------ DATASET ------

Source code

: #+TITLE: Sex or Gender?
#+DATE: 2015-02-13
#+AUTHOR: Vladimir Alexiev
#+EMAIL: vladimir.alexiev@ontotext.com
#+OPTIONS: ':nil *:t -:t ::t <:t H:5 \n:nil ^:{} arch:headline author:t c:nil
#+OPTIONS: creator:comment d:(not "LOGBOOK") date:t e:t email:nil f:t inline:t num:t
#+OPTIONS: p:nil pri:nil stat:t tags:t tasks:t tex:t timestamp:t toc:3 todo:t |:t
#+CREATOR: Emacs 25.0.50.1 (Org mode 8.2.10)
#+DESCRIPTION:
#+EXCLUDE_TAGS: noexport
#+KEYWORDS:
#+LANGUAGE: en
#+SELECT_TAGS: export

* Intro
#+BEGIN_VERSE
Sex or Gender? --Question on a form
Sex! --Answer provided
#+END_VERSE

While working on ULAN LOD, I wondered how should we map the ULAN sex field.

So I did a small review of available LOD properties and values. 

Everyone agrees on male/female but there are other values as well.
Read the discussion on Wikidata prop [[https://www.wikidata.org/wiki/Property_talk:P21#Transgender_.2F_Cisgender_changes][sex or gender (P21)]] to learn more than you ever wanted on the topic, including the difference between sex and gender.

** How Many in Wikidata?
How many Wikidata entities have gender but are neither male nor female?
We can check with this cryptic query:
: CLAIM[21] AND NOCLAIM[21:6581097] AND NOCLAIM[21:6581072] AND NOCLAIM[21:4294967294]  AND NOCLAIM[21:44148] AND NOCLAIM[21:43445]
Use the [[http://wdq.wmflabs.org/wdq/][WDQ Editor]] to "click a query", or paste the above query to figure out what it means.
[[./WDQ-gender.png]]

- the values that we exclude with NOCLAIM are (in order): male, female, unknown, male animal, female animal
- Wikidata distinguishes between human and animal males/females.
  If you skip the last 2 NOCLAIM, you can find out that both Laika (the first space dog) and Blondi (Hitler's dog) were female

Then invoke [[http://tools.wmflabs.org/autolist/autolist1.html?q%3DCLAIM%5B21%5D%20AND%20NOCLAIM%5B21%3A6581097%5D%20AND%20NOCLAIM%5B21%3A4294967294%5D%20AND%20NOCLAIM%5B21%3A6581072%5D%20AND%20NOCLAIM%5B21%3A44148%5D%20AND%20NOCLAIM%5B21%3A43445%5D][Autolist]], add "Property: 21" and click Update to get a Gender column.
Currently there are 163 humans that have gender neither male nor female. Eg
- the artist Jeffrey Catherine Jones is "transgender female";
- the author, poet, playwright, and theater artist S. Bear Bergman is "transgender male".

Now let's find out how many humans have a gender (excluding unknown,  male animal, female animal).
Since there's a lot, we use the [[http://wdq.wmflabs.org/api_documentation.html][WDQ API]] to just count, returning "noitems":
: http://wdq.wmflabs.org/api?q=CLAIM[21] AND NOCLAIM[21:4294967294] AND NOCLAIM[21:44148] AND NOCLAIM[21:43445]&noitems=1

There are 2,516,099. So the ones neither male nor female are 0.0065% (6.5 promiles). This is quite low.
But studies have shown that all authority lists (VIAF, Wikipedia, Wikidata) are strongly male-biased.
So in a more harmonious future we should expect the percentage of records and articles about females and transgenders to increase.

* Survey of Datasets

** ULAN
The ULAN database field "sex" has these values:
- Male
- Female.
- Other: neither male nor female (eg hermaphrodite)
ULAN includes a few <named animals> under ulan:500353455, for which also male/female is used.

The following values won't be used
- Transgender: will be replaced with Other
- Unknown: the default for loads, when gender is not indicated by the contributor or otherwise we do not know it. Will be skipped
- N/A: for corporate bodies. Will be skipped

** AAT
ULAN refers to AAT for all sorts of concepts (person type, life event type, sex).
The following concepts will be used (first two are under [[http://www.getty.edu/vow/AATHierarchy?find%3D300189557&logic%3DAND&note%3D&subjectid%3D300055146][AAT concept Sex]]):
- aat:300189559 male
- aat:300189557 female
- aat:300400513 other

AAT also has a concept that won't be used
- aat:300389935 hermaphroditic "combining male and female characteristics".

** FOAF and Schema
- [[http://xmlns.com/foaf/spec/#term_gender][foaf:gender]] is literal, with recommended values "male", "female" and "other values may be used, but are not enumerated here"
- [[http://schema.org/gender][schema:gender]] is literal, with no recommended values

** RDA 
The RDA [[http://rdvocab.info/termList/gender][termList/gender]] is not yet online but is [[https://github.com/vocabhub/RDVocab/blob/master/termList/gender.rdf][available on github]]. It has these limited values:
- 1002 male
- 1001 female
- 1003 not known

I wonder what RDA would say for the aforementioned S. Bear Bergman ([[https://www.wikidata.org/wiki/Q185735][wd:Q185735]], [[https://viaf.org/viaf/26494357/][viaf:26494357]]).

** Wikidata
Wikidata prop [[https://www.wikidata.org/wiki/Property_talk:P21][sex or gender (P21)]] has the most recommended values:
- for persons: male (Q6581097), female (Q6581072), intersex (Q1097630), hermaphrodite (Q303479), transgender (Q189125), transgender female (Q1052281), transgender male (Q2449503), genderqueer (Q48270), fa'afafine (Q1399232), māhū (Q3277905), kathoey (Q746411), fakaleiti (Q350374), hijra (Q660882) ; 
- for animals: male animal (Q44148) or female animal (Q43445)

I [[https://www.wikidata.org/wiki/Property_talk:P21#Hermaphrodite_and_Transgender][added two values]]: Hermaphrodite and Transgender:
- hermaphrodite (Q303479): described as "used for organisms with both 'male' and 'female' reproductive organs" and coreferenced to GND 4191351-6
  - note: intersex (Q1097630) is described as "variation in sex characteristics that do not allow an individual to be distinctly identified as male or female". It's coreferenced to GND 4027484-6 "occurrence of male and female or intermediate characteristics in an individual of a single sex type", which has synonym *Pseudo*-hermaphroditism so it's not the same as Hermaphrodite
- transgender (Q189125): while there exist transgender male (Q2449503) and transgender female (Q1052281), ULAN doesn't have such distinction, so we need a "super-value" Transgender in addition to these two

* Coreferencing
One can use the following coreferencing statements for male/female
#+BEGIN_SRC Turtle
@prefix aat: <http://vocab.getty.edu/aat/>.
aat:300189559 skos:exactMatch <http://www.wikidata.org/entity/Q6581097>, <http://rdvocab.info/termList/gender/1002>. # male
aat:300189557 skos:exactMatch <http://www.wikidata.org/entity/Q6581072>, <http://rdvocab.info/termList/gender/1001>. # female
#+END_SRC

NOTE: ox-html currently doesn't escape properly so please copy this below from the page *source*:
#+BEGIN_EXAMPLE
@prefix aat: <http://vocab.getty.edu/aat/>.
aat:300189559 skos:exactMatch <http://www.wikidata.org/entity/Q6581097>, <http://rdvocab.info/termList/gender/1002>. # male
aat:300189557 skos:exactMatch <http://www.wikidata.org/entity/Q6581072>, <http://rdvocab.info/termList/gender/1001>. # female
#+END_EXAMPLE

------

Every record should be retyped so that it matches the original exactly.

### WRITTEN SOLUTION
Source code

: #+TITLE: Sex or Gender?
#+DATE: 2015-02-13
#+AUTHOR: Vladimir Alexiev
#+EMAIL: vladimir.alexiev@ontotext.com
#+OPTIONS: ':nil *:t -:t ::t <:t H:5 \n:nil ^:{} arch:headline author:t c:nil
#+OPTIONS: creator:comment d:(not "LOGBOOK") date:t e:t email:nil f:t inline:t num:t
#+OPTIONS: p:nil pri:nil stat:t tags:t tasks:t tex:t timestamp:t toc:3 todo:t |:t
#+CREATOR: Emacs 25.0.50.1 (Org mode 8.2.10)
#+DESCRIPTION:
#+EXCLUDE_TAGS: noexport
#+KEYWORDS:
#+LANGUAGE: en
#+SELECT_TAGS: export

* Intro
#+BEGIN_VERSE
Sex or Gender? --Question on a form
Sex! --Answer provided
#+END_VERSE

While working on ULAN LOD, I wondered how should we map the ULAN sex field.

So I did a small review of available LOD properties and values. 

Everyone agrees on male/female but there are other values as well.
Read the discussion on Wikidata prop [[https://www.wikidata.org/wiki/Property_talk:P21#Transgender_.2F_Cisgender_changes][sex or gender (P21)]] to learn more than you ever wanted on the topic, including the difference between sex and gender.

** How Many in Wikidata?
How many Wikidata entities have gender but are neither male nor female?
We can check with this cryptic query:
: CLAIM[21] AND NOCLAIM[21:6581097] AND NOCLAIM[21:6581072] AND NOCLAIM[21:4294967294]  AND NOCLAIM[21:44148] AND NOCLAIM[21:43445]
Use the [[http://wdq.wmflabs.org/wdq/][WDQ Editor]] to "click a query", or paste the above query to figure out what it means.
[[./WDQ-gender.png]]

- the values that we exclude with NOCLAIM are (in order): male, female, unknown, male animal, female animal
- Wikidata distinguishes between human and animal males/females.
  If you skip the last 2 NOCLAIM, you can find out that both Laika (the first space dog) and Blondi (Hitler's dog) were female

Then invoke [[http://tools.wmflabs.org/autolist/autolist1.html?q%3DCLAIM%5B21%5D%20AND%20NOCLAIM%5B21%3A6581097%5D%20AND%20NOCLAIM%5B21%3A4294967294%5D%20AND%20NOCLAIM%5B21%3A6581072%5D%20AND%20NOCLAIM%5B21%3A44148%5D%20AND%20NOCLAIM%5B21%3A43445%5D][Autolist]], add "Property: 21" and click Update to get a Gender column.
Currently there are 163 humans that have gender neither male nor female. Eg
- the artist Jeffrey Catherine Jones is "transgender female";
- the author, poet, playwright, and theater artist S. Bear Bergman is "transgender male".

Now let's find out how many humans have a gender (excluding unknown,  male animal, female animal).
Since there's a lot, we use the [[http://wdq.wmflabs.org/api_documentation.html][WDQ API]] to just count, returning "noitems":
: http://wdq.wmflabs.org/api?q=CLAIM[21] AND NOCLAIM[21:4294967294] AND NOCLAIM[21:44148] AND NOCLAIM[21:43445]&noitems=1

There are 2,516,099. So the ones neither male nor female are 0.0065% (6.5 promiles). This is quite low.
But studies have shown that all authority lists (VIAF, Wikipedia, Wikidata) are strongly male-biased.
So in a more harmonious future we should expect the percentage of records and articles about females and transgenders to increase.

* Survey of Datasets

** ULAN
The ULAN database field "sex" has these values:
- Male
- Female.
- Other: neither male nor female (eg hermaphrodite)
ULAN includes a few <named animals> under ulan:500353455, for which also male/female is used.

The following values won't be used
- Transgender: will be replaced with Other
- Unknown: the default for loads, when gender is not indicated by the contributor or otherwise we do not know it. Will be skipped
- N/A: for corporate bodies. Will be skipped

** AAT
ULAN refers to AAT for all sorts of concepts (person type, life event type, sex).
The following concepts will be used (first two are under [[http://www.getty.edu/vow/AATHierarchy?find%3D300189557&logic%3DAND&note%3D&subjectid%3D300055146][AAT concept Sex]]):
- aat:300189559 male
- aat:300189557 female
- aat:300400513 other

AAT also has a concept that won't be used
- aat:300389935 hermaphroditic "combining male and female characteristics".

** FOAF and Schema
- [[http://xmlns.com/foaf/spec/#term_gender][foaf:gender]] is literal, with recommended values "male", "female" and "other values may be used, but are not enumerated here"
- [[http://schema.org/gender][schema:gender]] is literal, with no recommended values

** RDA 
The RDA [[http://rdvocab.info/termList/gender][termList/gender]] is not yet online but is [[https://github.com/vocabhub/RDVocab/blob/master/termList/gender.rdf][available on github]]. It has these limited values:
- 1002 male
- 1001 female
- 1003 not known

I wonder what RDA would say for the aforementioned S. Bear Bergman ([[https://www.wikidata.org/wiki/Q185735][wd:Q185735]], [[https://viaf.org/viaf/26494357/][viaf:26494357]]).

** Wikidata
Wikidata prop [[https://www.wikidata.org/wiki/Property_talk:P21][sex or gender (P21)]] has the most recommended values:
- for persons: male (Q6581097), female (Q6581072), intersex (Q1097630), hermaphrodite (Q303479), transgender (Q189125), transgender female (Q1052281), transgender male (Q2449503), genderqueer (Q48270), fa'afafine (Q1399232), māhū (Q3277905), kathoey (Q746411), fakaleiti (Q350374), hijra (Q660882) ; 
- for animals: male animal (Q44148) or female animal (Q43445)

I [[https://www.wikidata.org/wiki/Property_talk:P21#Hermaphrodite_and_Transgender][added two values]]: Hermaphrodite and Transgender:
- hermaphrodite (Q303479): described as "used for organisms with both 'male' and 'female' reproductive organs" and coreferenced to GND 4191351-6
  - note: intersex (Q1097630) is described as "variation in sex characteristics that do not allow an individual to be distinctly identified as male or female". It's coreferenced to GND 4027484-6 "occurrence of male and female or intermediate characteristics in an individual of a single sex type", which has synonym *Pseudo*-hermaphroditism so it's not the same as Hermaphrodite
- transgender (Q189125): while there exist transgender male (Q2449503) and transgender female (Q1052281), ULAN doesn't have such distinction, so we need a "super-value" Transgender in addition to these two

* Coreferencing
One can use the following coreferencing statements for male/female
#+BEGIN_SRC Turtle
@prefix aat: <http://vocab.getty.edu/aat/>.
aat:300189559 skos:exactMatch <http://www.wikidata.org/entity/Q6581097>, <http://rdvocab.info/termList/gender/1002>. # male
aat:300189557 skos:exactMatch <http://www.wikidata.org/entity/Q6581072>, <http://rdvocab.info/termList/gender/1001>. # female
#+END_SRC

NOTE: ox-html currently doesn't escape properly so please copy this below from the page *source*:
#+BEGIN_EXAMPLE
@prefix aat: <http://vocab.getty.edu/aat/>.
aat:300189559 skos:exactMatch <http://www.wikidata.org/entity/Q6581097>, <http://rdvocab.info/termList/gender/1002>. # male
aat:300189557 skos:exactMatch <http://www.wikidata.org/entity/Q6581072>, <http://rdvocab.info/termList/gender/1001>. # female
#+END_EXAMPLE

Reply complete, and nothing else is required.